Ректор, как выяснилось, профессора этого тоже не любил. А вот «Пинк Флойд уважал». Но военком наш шустрее оказался… И вот я с вами, друзья! Лицезрю ваши рожи! – патетически закончил свой рассказ Чучундра и плюнул на очки, чтобы протереть их…
7
– Рота! Строиться! – прокричал сержант Налимов, – Будем чистить оружие!
…Оружие мы чистили ежедневно.
Похабник Джаггер утверждал, что этот процесс своей периодичностью и особенно конечным результатом напоминает ему мастурбацию.
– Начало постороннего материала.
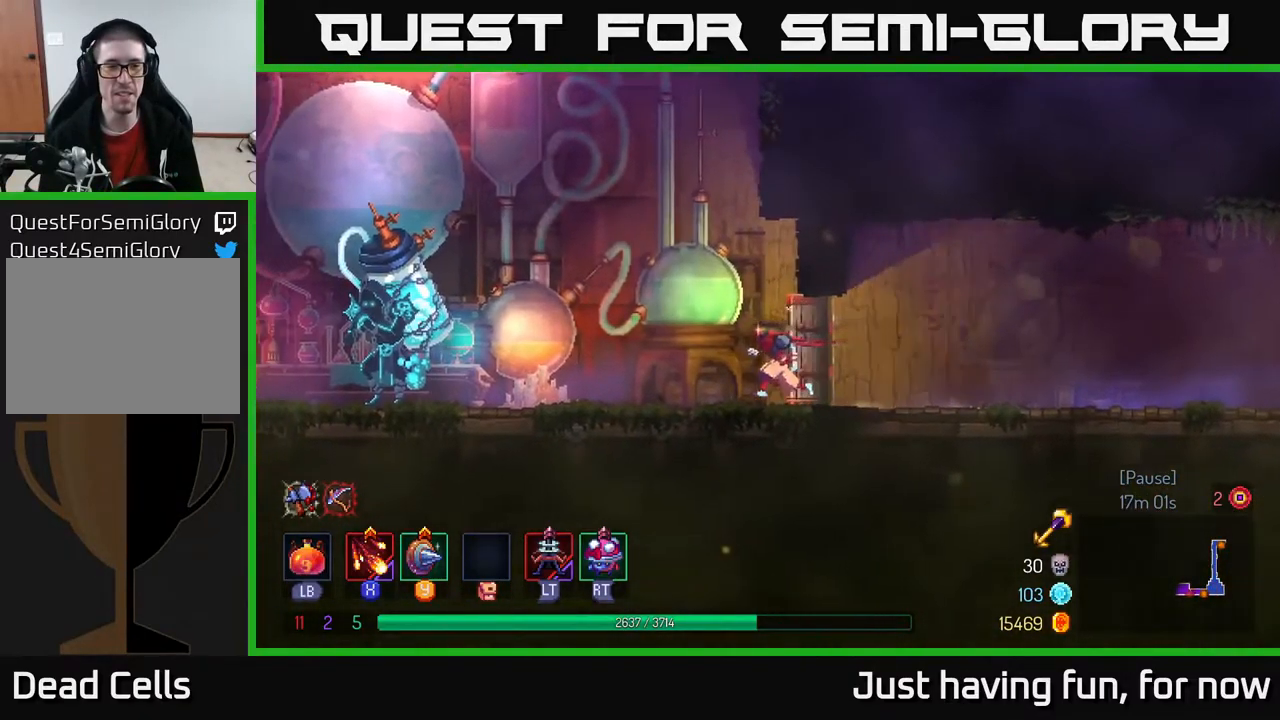
{"buttons": [], "left_stick": "left", "right_stick": "center", "events": []}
Стрелять нам пока не давали.
– Не стреляли, и не будете, – разбил наши надежды сержант Рязанов, – мы тут за всю службу по четыре раза отстрелялись. Не для того вас, арлекины, призывали, чтоб вы патроны жгли. Вот пакля, вот масло. И чтоб блестело, как… (ну, про кота вы уже знаете).
Мы разобрали автоматы из оружейки и, расчленив их, принялись полировать масляной паклей вороненые потертые детали.
– Скоро начнем в караулы ходить, – сообщил Панфил.
– Да уж, смотри, как бы не на кухню, – остудил его Джаггер, – на кухню-то мы быстрее попадем.
В учебной роте было принято формировать караульные наряды из более-менее шарящих гусей. Остальные бедолаги закрывали наряды по кухне, наиболее тяжелые и грязные.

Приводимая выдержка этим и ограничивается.